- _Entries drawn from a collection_

▼

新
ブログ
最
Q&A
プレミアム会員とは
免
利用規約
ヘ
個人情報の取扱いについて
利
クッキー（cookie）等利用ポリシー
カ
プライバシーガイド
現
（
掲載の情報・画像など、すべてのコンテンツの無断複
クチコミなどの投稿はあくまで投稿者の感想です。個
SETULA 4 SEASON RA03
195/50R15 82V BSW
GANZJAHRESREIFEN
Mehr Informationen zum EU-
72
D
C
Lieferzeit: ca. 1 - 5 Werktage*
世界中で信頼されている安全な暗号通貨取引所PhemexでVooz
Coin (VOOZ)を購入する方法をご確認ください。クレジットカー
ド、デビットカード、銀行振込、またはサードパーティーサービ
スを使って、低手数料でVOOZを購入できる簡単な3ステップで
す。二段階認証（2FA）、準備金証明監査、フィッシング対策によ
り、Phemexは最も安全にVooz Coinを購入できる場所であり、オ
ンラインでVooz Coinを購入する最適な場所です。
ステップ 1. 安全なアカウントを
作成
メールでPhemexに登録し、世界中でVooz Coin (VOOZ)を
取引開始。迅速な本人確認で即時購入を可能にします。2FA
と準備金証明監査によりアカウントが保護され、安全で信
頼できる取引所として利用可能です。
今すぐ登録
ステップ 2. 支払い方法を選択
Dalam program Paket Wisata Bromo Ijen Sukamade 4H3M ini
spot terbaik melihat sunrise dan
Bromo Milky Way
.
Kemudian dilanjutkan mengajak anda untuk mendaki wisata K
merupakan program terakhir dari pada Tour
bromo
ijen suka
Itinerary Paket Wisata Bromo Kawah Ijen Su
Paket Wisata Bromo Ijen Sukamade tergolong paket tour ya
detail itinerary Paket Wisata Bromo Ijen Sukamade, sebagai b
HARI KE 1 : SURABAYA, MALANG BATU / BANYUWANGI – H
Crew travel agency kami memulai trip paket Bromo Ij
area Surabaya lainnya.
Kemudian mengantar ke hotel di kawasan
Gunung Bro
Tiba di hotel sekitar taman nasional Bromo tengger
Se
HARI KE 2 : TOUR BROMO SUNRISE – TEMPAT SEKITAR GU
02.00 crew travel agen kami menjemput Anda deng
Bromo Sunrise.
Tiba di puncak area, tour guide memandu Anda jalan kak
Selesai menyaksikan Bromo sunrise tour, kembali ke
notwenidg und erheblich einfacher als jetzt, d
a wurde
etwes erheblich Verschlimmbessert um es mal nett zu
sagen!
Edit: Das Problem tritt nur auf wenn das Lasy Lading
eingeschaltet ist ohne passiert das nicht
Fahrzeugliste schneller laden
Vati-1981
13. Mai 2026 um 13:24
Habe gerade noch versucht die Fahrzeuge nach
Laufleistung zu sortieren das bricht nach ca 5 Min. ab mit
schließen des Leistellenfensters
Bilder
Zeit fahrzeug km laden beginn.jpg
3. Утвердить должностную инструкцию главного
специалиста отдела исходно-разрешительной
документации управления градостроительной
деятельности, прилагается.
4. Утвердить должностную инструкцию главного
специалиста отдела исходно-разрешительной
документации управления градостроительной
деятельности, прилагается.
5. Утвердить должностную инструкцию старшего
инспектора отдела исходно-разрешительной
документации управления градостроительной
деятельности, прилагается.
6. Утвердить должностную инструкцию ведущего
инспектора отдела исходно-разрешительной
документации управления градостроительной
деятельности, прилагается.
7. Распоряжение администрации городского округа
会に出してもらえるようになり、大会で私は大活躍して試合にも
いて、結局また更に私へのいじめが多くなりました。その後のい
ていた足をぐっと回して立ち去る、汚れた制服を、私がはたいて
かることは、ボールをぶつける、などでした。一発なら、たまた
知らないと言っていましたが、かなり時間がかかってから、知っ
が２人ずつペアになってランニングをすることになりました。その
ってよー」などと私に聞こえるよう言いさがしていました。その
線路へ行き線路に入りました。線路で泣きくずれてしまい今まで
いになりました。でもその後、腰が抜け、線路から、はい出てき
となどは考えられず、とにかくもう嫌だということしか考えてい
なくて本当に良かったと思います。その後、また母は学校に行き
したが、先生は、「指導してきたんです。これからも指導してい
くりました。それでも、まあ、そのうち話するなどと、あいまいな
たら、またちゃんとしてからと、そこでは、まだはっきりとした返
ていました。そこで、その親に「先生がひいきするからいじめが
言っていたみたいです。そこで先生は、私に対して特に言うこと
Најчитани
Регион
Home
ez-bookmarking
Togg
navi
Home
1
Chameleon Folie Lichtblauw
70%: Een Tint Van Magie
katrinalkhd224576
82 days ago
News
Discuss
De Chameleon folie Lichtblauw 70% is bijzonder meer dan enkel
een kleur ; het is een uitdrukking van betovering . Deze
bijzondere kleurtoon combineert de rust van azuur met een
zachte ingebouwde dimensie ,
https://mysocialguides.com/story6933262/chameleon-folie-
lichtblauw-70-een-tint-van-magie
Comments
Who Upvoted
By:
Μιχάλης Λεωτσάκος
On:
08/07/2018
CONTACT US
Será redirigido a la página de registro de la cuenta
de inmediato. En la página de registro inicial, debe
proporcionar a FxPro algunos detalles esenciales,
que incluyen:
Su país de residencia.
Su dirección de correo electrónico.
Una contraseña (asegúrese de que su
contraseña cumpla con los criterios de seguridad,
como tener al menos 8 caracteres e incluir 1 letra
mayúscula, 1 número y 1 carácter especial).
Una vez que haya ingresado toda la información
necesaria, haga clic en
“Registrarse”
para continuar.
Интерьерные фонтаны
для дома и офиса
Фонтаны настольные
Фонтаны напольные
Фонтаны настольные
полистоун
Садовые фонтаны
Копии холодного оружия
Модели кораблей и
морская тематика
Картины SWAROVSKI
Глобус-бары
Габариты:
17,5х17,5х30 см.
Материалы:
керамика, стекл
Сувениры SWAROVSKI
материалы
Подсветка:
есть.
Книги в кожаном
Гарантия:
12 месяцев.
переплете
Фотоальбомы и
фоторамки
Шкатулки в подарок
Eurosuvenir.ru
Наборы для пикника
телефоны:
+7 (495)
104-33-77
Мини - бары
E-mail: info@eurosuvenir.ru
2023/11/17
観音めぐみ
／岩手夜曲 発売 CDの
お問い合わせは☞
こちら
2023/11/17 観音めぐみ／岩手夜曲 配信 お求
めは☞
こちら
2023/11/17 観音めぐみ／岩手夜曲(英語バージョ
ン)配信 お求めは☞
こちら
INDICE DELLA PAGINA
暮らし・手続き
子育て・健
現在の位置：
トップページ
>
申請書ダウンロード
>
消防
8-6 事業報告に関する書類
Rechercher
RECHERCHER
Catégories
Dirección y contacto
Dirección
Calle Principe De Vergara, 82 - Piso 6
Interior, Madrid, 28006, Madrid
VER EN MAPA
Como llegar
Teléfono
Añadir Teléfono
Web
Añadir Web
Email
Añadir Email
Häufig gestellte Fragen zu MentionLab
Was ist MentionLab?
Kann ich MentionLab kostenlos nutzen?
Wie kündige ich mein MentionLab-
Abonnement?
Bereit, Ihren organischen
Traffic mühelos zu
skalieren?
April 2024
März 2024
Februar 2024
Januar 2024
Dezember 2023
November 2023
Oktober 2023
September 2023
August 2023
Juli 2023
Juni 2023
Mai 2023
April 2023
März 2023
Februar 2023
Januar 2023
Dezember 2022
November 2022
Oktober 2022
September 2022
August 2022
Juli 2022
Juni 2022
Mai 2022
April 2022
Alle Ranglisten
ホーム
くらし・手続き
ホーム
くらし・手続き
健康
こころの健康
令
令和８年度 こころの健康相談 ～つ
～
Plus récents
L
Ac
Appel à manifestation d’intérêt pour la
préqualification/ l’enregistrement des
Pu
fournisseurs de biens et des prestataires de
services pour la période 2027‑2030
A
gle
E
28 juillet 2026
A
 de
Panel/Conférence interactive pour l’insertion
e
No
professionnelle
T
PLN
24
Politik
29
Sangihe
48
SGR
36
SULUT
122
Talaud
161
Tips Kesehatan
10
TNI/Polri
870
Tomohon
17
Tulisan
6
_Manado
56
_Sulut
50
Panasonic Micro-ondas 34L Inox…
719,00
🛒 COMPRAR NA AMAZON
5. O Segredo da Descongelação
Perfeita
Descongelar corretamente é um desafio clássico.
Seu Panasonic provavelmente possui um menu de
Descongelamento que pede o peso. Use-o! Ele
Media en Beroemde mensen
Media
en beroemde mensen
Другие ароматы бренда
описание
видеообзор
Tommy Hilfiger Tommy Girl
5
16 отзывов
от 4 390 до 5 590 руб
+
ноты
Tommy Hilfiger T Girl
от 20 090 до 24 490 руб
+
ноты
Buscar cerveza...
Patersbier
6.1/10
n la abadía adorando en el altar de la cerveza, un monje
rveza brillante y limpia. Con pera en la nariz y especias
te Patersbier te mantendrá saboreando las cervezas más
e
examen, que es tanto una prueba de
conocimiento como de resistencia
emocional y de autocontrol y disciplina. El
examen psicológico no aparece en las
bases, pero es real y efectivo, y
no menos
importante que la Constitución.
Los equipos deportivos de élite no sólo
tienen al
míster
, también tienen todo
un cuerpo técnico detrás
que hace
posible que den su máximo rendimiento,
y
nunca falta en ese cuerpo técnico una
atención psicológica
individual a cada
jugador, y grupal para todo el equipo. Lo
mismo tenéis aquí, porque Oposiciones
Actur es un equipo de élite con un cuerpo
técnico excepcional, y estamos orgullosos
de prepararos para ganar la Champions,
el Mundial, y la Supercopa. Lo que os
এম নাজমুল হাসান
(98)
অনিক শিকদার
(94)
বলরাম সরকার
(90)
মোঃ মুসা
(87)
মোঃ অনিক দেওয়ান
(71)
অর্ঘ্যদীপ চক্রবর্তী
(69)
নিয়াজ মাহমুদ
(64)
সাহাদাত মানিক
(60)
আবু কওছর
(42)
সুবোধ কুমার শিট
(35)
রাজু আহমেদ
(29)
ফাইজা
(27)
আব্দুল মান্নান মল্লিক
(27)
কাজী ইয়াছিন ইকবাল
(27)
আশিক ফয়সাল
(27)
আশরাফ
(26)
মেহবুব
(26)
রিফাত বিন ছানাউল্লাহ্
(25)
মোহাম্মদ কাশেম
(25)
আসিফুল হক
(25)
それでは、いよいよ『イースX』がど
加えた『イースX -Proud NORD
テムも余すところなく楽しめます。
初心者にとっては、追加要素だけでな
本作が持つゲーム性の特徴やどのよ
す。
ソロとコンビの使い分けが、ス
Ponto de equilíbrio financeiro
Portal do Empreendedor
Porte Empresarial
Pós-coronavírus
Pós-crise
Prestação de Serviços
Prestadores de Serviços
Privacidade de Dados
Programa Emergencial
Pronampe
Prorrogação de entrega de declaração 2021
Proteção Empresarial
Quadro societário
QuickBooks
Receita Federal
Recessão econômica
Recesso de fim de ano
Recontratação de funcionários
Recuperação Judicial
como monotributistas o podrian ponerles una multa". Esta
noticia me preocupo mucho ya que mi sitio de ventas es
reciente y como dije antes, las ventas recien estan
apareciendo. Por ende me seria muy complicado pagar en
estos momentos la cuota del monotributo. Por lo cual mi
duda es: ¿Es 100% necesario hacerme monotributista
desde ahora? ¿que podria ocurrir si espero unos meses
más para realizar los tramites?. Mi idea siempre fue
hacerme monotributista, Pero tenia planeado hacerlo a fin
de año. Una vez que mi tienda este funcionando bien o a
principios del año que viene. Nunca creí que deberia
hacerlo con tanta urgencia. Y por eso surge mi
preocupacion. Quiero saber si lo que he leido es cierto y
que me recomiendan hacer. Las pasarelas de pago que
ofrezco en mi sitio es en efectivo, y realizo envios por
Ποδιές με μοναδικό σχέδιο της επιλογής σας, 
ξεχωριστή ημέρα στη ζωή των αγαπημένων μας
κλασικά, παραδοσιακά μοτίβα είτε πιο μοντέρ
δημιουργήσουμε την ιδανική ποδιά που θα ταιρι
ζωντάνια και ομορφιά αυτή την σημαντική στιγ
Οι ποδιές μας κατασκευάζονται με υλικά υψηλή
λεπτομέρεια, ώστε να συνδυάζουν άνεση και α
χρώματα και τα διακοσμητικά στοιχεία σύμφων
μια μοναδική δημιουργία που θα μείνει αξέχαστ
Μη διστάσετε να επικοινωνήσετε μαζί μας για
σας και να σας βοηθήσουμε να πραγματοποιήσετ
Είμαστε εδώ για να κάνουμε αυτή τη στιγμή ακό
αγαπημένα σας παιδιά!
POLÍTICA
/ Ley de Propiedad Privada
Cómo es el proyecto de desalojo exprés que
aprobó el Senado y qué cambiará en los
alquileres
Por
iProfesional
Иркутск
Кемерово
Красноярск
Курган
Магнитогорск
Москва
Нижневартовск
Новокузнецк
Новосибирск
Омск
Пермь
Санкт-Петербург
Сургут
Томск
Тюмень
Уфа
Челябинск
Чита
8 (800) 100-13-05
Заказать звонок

▲

- _EXERCISE DETAILS_
Repeat the listing word for word, everything from its start down to the line containing "す。二段階認証（2FA）、準備金証明監査、フィッシング対策によ", both included.

- _ANSWER TO THIS EXERCISE_
新
ブログ
最
Q&A
プレミアム会員とは
免
利用規約
ヘ
個人情報の取扱いについて
利
クッキー（cookie）等利用ポリシー
カ
プライバシーガイド
現
（
掲載の情報・画像など、すべてのコンテンツの無断複
クチコミなどの投稿はあくまで投稿者の感想です。個
SETULA 4 SEASON RA03
195/50R15 82V BSW
GANZJAHRESREIFEN
Mehr Informationen zum EU-
72
D
C
Lieferzeit: ca. 1 - 5 Werktage*
世界中で信頼されている安全な暗号通貨取引所PhemexでVooz
Coin (VOOZ)を購入する方法をご確認ください。クレジットカー
ド、デビットカード、銀行振込、またはサードパーティーサービ
スを使って、低手数料でVOOZを購入できる簡単な3ステップで
す。二段階認証（2FA）、準備金証明監査、フィッシング対策によ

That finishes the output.